ST. HELENA, CA: Sutter Home Winery knows that white zinfandel isn't everyone's varietal of choice. But as the company celebrates the 30th anniversary of the pink drink it created, it's getting the word out that California's wine industry wouldn't be able to toast its own success without white zinfandel.
"It doesn't get as much respect as it deserves," said Mary Ann Vangrin, the winery's director of PR. "[CEO] Bob [Trinchero] has said in a culture that drinks Kool-Aid and Coke, it's difficult to get people to jump to a high-end cabernet sauvignon. But with white zinfandel, it's a 'bridge' beverage that people enjoy, and often it gets them to try other wines. A lot of people use it as a starter wine to develop a palate and taste for wine. A lot of people have moved onto other wines by starting with white zinfandel."
That's the story that Sutter Home and its agency of record, Ketchum, are presenting to the media. So far, the San Francisco Chronicle, the Associated Press, the Los Angeles Times, and the Cincinnati Enquirer have all interviewed the winery, as have business radio journalists.
"When we were thinking about the 30th anniversary, we wanted to tell the story about what a great entrepreneur [Trinchero] is," said Ketchum VP Drew McGowan. Thirty years ago, Trinchero was trying to make a red zinfandel, and by accident, invented white. "Most people don't know the story," McGowan added. "He created a new varietal of wine that has changed the wine industry."
California wineries sold $14 billion in wine in 2002, according to the Wine Institute. And Americans sipped 595 million gallons of wine last year, more than any other year on record.
"Eight percent of the wine in the country is consumed by 20% of the population," said Vangrin. "And while people may look down on white zinfandel, the industry sells 20 million cases of blush wine each year. And 60% of those who start with this wine stick with it.

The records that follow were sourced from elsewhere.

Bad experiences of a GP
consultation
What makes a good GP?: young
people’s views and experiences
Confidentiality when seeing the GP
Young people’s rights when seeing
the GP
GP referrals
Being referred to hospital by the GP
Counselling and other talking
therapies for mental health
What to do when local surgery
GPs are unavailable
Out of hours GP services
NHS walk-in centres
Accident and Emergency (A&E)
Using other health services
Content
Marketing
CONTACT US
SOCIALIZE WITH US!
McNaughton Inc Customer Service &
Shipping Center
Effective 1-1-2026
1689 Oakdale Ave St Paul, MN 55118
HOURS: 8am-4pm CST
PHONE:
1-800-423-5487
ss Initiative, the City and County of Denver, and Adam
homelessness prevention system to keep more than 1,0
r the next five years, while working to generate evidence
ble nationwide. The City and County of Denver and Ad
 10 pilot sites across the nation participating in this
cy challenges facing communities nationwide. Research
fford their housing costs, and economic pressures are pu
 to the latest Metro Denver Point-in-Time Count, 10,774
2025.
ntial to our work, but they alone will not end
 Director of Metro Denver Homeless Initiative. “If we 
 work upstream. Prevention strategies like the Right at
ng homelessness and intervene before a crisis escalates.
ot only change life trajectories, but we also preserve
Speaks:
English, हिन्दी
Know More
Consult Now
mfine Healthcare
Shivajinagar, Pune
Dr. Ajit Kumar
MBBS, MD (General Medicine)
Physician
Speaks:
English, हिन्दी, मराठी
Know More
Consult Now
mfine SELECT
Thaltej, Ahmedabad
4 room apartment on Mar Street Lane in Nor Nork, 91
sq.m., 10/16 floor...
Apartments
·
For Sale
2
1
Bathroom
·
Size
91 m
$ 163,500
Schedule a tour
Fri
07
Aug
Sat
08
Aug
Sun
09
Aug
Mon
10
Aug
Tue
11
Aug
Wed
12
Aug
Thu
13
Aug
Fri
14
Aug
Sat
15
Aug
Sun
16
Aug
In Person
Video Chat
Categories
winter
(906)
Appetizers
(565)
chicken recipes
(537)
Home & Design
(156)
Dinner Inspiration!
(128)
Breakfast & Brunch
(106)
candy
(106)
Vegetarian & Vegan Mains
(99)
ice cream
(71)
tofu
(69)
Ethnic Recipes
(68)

It's time to give white zinfandel its due."
Sutter Home and Ketchum are focusing on a mix of media, from food and wine writers to those outside the industry, such as business publications that would be interested in the entrepreneurial angle and lifestyle magazines more interested in wine and Napa Valley.
"We're really seeing a lot of interest in this part of the history of wine, and its influence on the growth of the industry in Napa Valley and Northern California," said McGowan.